Avec le déclin de l’Empire ottoman, ce contexte n’a toutefois pas fourni les conditions nécessaires à une paix d’équilibre dans le Sud-Est de l’Europe, pas plus qu’à une nouvelle paix hégémonique durable sous l’égide d’une puissance européenne. Au contraire, des antagonismes ont régulièrement fait de cette région une poudrière. Équilibre, dans cette région fut davantage synonyme de guerres incessantes que de paix durable, jusqu’à ce que l’Union européenne y apporte une pacification relative en transcendant les rivalités nationales. La Russie présente quant à elle une dualité dans sa politique internationale : occidentaliste et même libérale comme ce fut le cas en 1815 et à l’époque de la Perestroïka de Gorbatchev, tout en restant clairement hégémoniste. Europe du Sud-Est et Russie : il y a là, aux confins orientaux de « l’Europe des cathédrales gothiques », une remarquable complexité qu’il serait intéressant de réexaminer au regard des cinq types de paix proposés.
Enfin, la construction européenne n’entre pas non plus dans le sujet de l’ouvrage d’Arcidiacono, sans doute à dessein. Celle-ci, initiée véritablement en 1957 (et formant désormais une Europe élargie à vingt-sept membres) pose un problème intéressant vis-à-vis des cinq traditions intellectuelles de la paix : en effet, elle ne les nie pas, mais elle ne s’y soumet pas non plus. Bien que l’Union apparaisse à première vue inscrite dans le type de la paix fédérale, elle s’en distingue (comme des quatre autres), par un choix radical qui en a fait l’originalité — et peut-être le succès : le fonctionnalisme. En termes simples, cela a consisté à faire abstraction de toutes les idées préconçues sur la façon de formuler un règlement de paix, tout en formulant très clairement l’objectif : « la mise en commun organique de nos ressources serait une garantie de prospérité, de puissance et de paix », selon les termes employés par Robert Schuman. Un tel procédé est donc « libre de tout engagement idéologique, il est essentiellement pratique par son objet, empirique par sa méthode » [9]. L’approche — là aussi inductive — a consisté à utiliser une suite d’accords techniques particuliers pour parvenir à un ordre pacifique européen.
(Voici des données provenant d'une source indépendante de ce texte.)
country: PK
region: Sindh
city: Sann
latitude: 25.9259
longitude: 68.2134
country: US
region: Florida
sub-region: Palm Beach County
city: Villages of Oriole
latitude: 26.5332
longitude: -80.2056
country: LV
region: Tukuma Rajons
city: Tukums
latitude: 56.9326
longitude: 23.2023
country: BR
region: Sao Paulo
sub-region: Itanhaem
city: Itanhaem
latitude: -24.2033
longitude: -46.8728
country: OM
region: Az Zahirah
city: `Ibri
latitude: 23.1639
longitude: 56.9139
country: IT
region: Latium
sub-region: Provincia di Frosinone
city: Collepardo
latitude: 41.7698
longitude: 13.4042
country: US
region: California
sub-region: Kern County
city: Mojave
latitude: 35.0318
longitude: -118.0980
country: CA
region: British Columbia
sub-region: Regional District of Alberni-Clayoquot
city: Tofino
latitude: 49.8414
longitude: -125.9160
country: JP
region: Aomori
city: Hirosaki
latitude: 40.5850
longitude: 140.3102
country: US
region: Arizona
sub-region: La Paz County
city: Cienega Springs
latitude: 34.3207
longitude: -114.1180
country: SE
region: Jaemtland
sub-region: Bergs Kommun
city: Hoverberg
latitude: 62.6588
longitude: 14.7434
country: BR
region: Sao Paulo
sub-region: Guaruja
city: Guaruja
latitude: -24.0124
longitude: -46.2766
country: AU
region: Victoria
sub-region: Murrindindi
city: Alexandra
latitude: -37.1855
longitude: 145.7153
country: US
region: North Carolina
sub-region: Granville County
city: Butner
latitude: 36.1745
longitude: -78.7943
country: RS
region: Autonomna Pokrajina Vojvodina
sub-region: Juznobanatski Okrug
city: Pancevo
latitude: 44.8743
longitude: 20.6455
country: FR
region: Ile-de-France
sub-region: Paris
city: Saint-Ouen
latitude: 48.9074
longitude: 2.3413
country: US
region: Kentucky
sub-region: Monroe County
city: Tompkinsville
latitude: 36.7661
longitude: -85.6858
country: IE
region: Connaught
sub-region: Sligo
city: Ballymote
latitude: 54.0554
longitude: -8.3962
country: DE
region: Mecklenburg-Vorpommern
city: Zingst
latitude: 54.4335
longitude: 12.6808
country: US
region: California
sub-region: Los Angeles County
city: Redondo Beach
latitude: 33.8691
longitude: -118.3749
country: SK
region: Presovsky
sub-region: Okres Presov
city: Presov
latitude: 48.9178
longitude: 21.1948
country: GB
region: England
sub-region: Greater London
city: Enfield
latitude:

Cette relative absence d’égards pour les traditions est un saut dans une troublante « modernité », qui va à l’encontre de la pratique des textes fondateurs (notamment toutes les constitutions nationales, mais aussi les chartes de la Société des Nations et de l’ONU), toujours rédigés d’emblée à partir de grands principes homogènes. Alors, à quel type de paix correspond l’Union européenne ? C’est là une affaire à suivre et les dirigeants de l’Union — cette entité sui generis — ne savent pas bien eux-mêmes où l’expérience les mènera.